For the record please let me say that I am in no way a psychologist or have studied psychology, I simply have common sense, manners, and life experience in a short amount of years through trial and many many errors, this method has worked far more effective for me rather than seeing someone who sat in lectures gaining a huge head then staring at someone for an hour charging them €80 for a session and not solving a dam thing, speaking from experience guys and realizing they are just human beings and if anyone can solve my problems on this rock we call Earth, it's going to be ME in the right mindset, as that's the most powerful help there is known to man.
A strategy that I've come up with over the years aided by slamming doors which by the way works surprisingly well, is called " The three pricks".
This method is painful yet it really shows who will be there for you in the end and even though you might get hurt you will be sure to remember each and every time the pain that you went through.
The first prick in life is thinking that people have your back and you give them all you can and be the most amazing human for them when in fact they use you like a tissue during the flu season and simply discard you when they stop sneezing, these people you thought had your back throw lemons at you and find it humoring when you struggle but what should you do?
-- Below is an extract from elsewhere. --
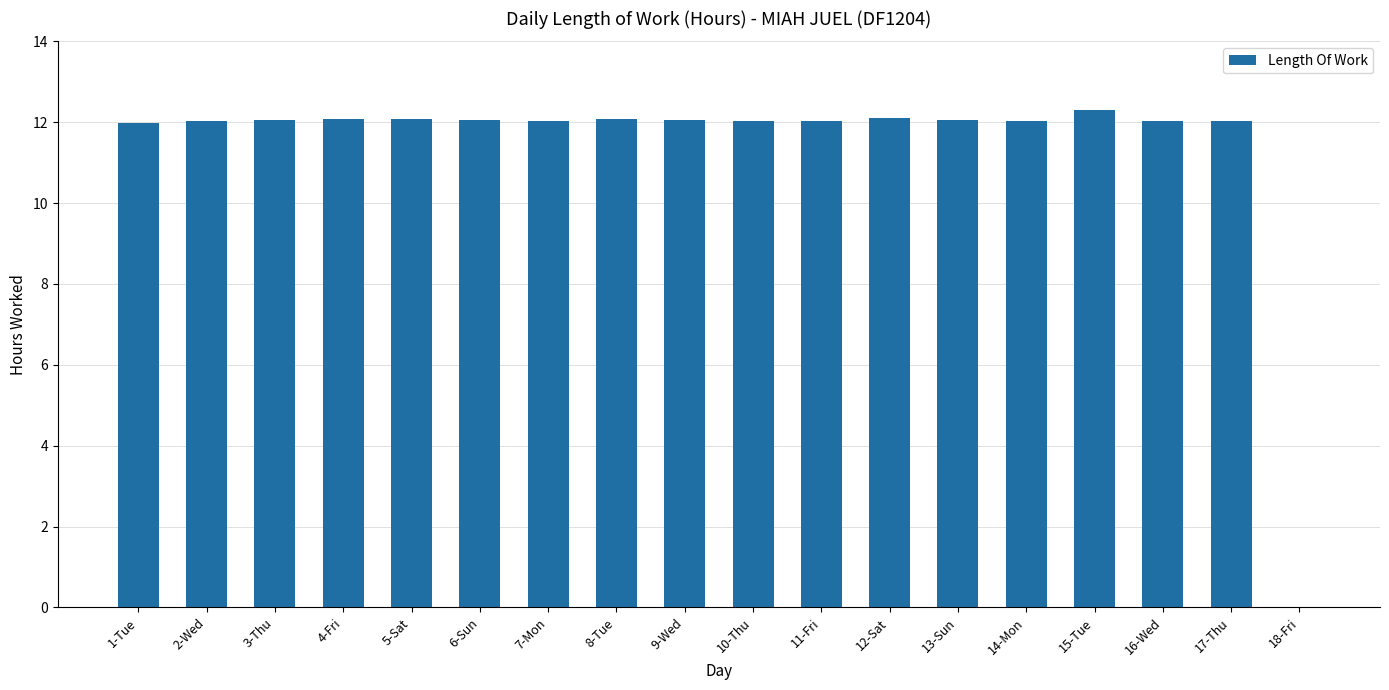

What is the ratio of the value at 13-Sun to the value at 7-Mon?

1.0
You can throw the lemons back and achieve nothing or you can make lemonade and get some vitamin C out of it, but that option is up to you and only YOU can make it.
I am always telling my sister to be proud of who she is and don't let anyone's bullshxt drag her down as nobody is worth her time if they solely seek out to hurt others. I have dealt with people like this my entire life and have reached a boiling point,(literally screamed out of nowhere and confused everyone) that I couldn't handle it anymore so this brings me on to rule number 2.
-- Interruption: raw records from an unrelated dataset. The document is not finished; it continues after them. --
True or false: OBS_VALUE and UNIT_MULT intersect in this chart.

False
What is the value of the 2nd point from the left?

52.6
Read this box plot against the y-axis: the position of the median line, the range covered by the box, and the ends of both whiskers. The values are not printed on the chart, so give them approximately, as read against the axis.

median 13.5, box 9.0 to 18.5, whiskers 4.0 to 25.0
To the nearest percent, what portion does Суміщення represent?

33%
The second prick was not being able to handle it anymore and feel lost, lonely and quite sad because it sucks when nobody has your back and that nobody wants your company in life. This feeling I can speak freely about as it happened to me more times than I would ever wish upon my worst enemy, because being human we are social creatures and need interaction with others so imagine feeling like nobody wants you and that you are stuck in that mental zone for the foreseeable future, its bloody shit, sorry but I can't even sweeten that phrase because it truly is the worst feeling in the world.
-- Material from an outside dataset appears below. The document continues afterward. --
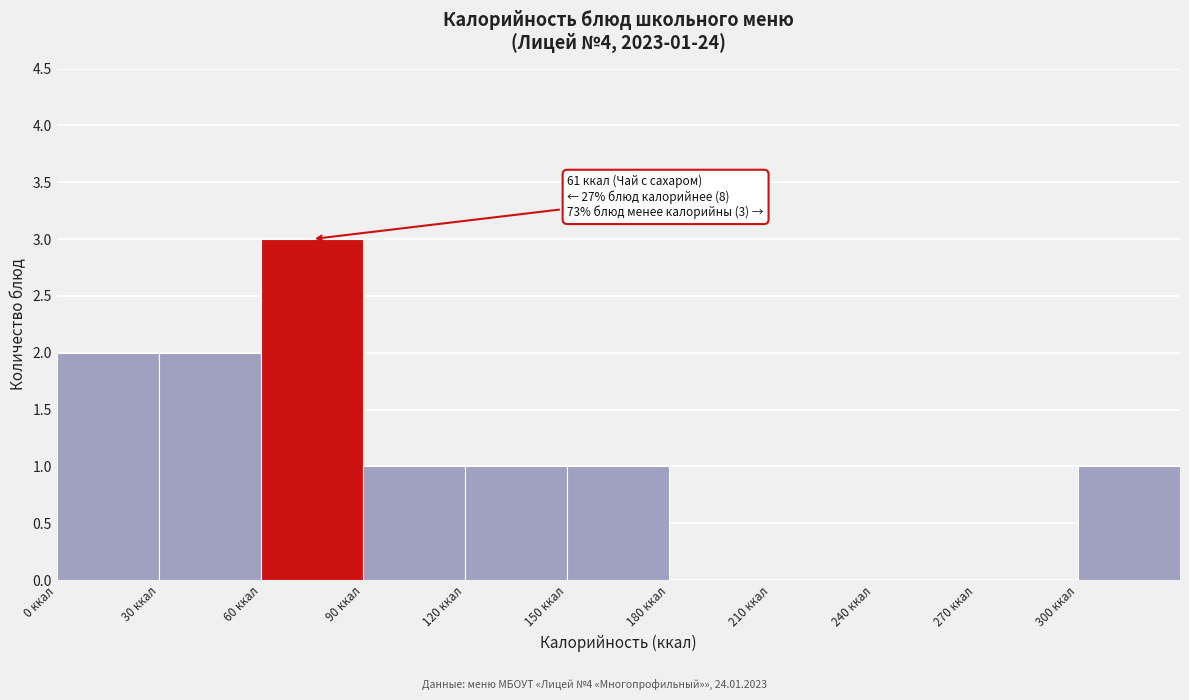

Over which range of the x-axis is the bar tallest?

60 to 90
The third prick is starting all over again from scratch as hopefully you will have passed the first two pricks and have wiped your slate clean, this has both good and bad effects because (1) You don't have anyone to hurt you yet you have nobody to go to for help so its another prick to deal with. This stage is probably the most vital as it shows who can really move past their enemies and have a better life, now for me I must admit it took me a very long time to move past prick number 2 but in the end, it was so worth it as now I am surrounded by positive amazing people who respect me for who I am.
I want others to use this procedure because for me to be completely honest with others I can't lie that I went through shit for so many years and bloody struggled and that I had no help and wasn't strong enough to pull myself out of it, but thankfully I didn't fall to my darkest thoughts and I am here writing this to try to help others in similar situations.
Moral of the rule here is to be nice at all times because we are all here for a good time not a long time and as the phrase goes "What goes around comes around", I was told this when I first discovered what a bully was and it has only now shown its true value.
Keep in mind that the only person who will truly love and protect you is You.